During a sim, sim techs in the control room can manage the rate of Lucina’s contractions, change the amount she’s dilated, and all of her vitals. A sim tech also can voice act, providing the moans and screams that emit from Lucina as she labors and delivers a baby.
“We load a baby in her and there’s a placenta and umbilical cord, everything,” Sweum said. “We can control how fast it comes out depending on the level of the student and the faculty in back, saying let’s give them more of a challenge or have them go into cardiac arrest or whatever. They can completely control that learning experience for the student.”
Downstairs from the hospital rooms are other environment staged to look like outpatient offices and someone’s apartment or house. For Law’s first time as an SP, she played an overweight 10-year-old at home with her mom, played by Sweum.
“It (the sim) was on nutrition,” Law said. “They had to educate my mom and me because I was bullied for my weight, and had to tell me it’s OK you’re overweight, but you also need to be healthy. Be confident in yourself and also better yourself.”
Sims range in emotional intensity, from the high-stakes end of life sim to lesser-stakes scenarios, like broken bones, respiratory illnesses and physical therapy, which once worked too well for Hacker. His nursing student detected an actual SLAP tear in his shoulder that his SP persona wasn’t supposed to have.
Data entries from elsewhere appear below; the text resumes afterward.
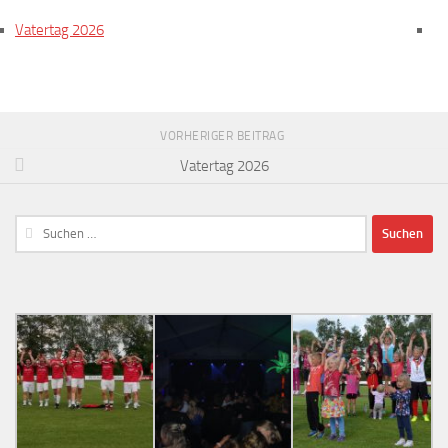
Vatertag 2026
VORHERIGER BEITRAG
Vatertag 2026
Suchen
nach: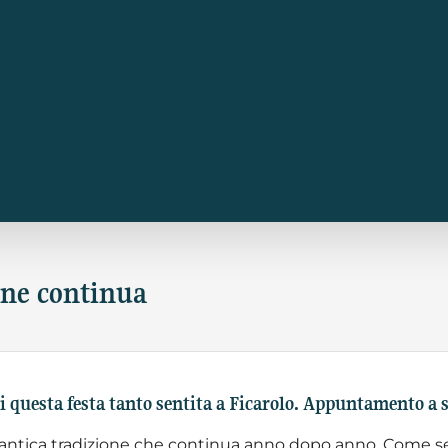
ione continua
di questa festa tanto sentita a Ficarolo. Appuntamento a 
n’antica tradizione che continua anno dopo anno. Come s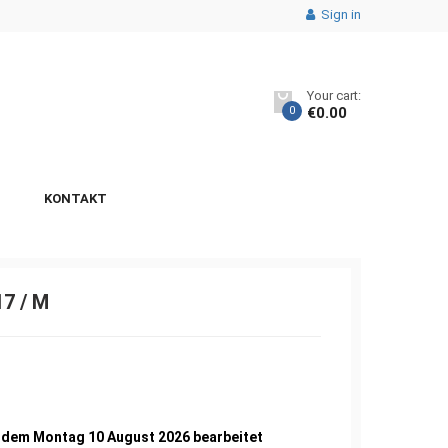
Sign in
Your cart:
0
€
0.00
KONTAKT
7 / M
5
b dem Montag 10 August 2026 bearbeitet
“We had to give that in feedback, like you’re doing your job so well you found something real,” he said.
And then there are sims like domestic violence, mental health issues and lifestyle issues, including two SPs who play a pregnant woman and her partner who smoke and drink.
“They do a good job of strengthening what I learn in the classroom and letting me know what to expect in the hospital and what to do,” said nursing student Albert Trollope.
The junior most recently did the end of life sim. It was challenging but not as hard as the head-to-toe assessment sim he did as a final exam his first year.
“You’ve got to stay professional during it,” Trollope said. “Those are really good actors in there. They do a good job and you feel like it’s actually happening. It made me feel really sad. But you have to experience that. It’s a common thing in the nursing field to experience that, but I was glad to experience it first here in sim before out in the real world where I don’t know what to do.”